As of 2010, J&J had reported sales of $295 million in the US alone. J&J did agree to re-label the device and in 2011 the FDA began considering re-classifying vaginal mesh products from a moderate risk product to a high risk product. I guess we should be grateful (insert snark). In the mean time, women continued to suffer and die. It is only recently, after hundreds of lawsuits, that J&J applied to recall Prolift and other vaginal mesh products. According to a J&J spokesperson:

“We came to this decision after carefully considering numerous factors” including “the commercial viability of these products in competitive and declining worldwide markets, the complexities of the regulatory environments in which we operate, and the availability of other treatment options for women,” 

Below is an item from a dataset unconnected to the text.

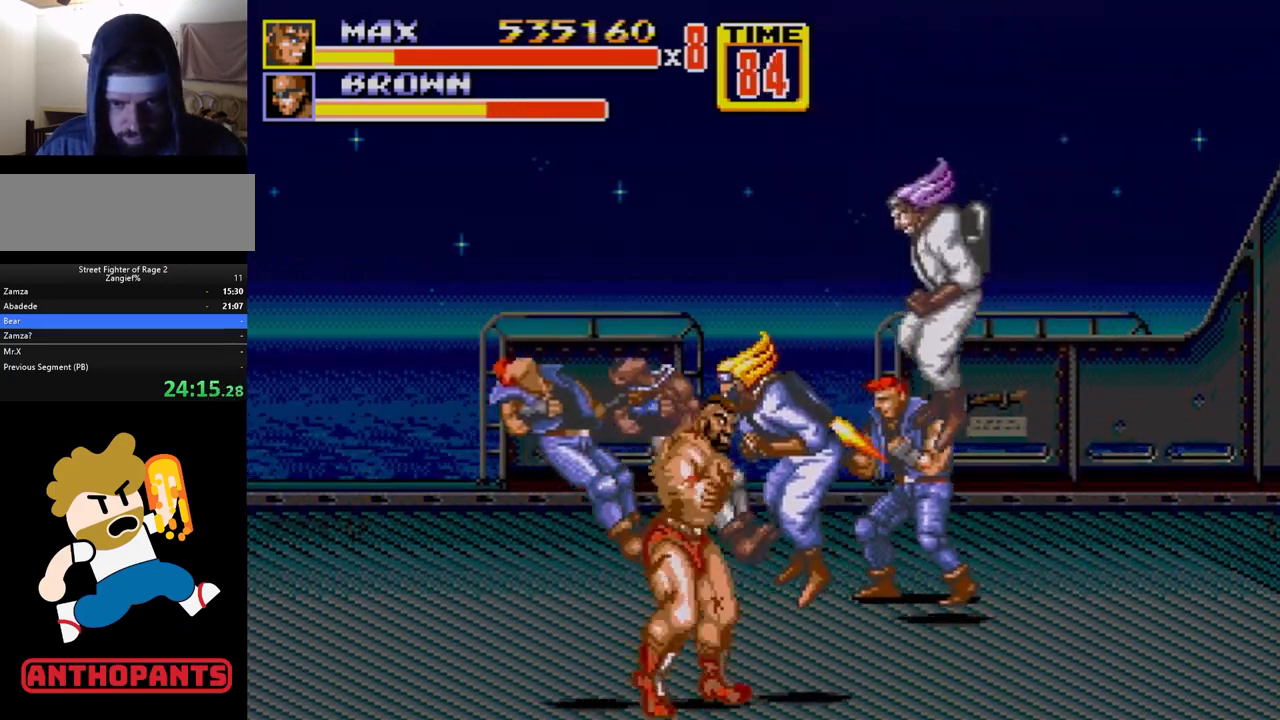
{"dt_ms": 500, "buttons": [], "events": [[17, "A", "up"]]}
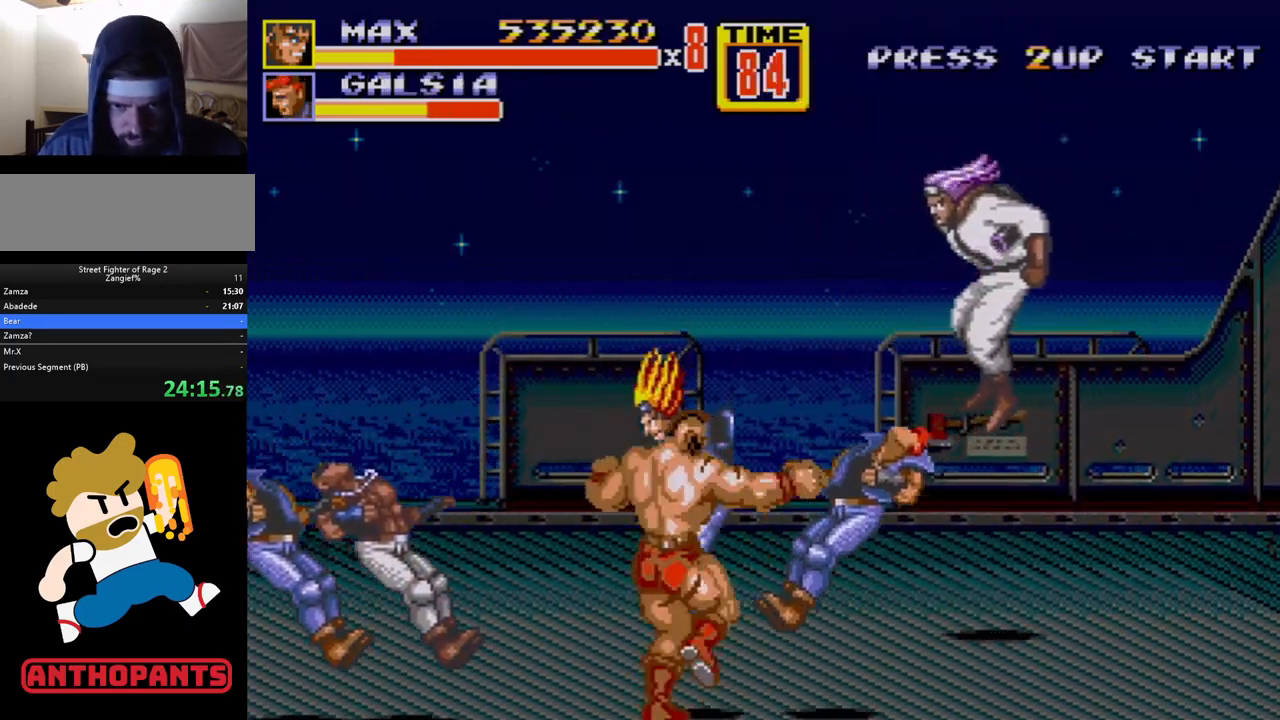
{"dt_ms": 500, "buttons": [], "events": []}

Notice, that it was market factors, not product safety, behind the decision. The report goes on to say that products will be phased out on a region by region basis over the next year. I guess there is no rush to recall these products since J&J admits no health or safety concerns and the FDA approved the product. I sure would hate to be the last region in the recall.

So no, I do not trust the FDA to protect my health. I am afraid many other women, some of whom are mommy bloggers (yes, I am a mom and I blog), scientists and proponents of better health don’t either. Yet, we still must make decisions that affect our health and our family’s health. To all the women responsible for family health decision: verify, then trust.

Resource to Verify Medication Safety

AdverseEvents.com : this is a fantastic site run by a private company that allows individuals to list and view adverse events and side effects for every medication on the market. It is free to the user.  If you are an  Yaz, Yasmin or Ocella user, I encourage you to look up those medications and compare their side effect profiles to other drugs. This site does not list medical devices. If any of our readers know of a similar site for adverse events associated with devices, please share.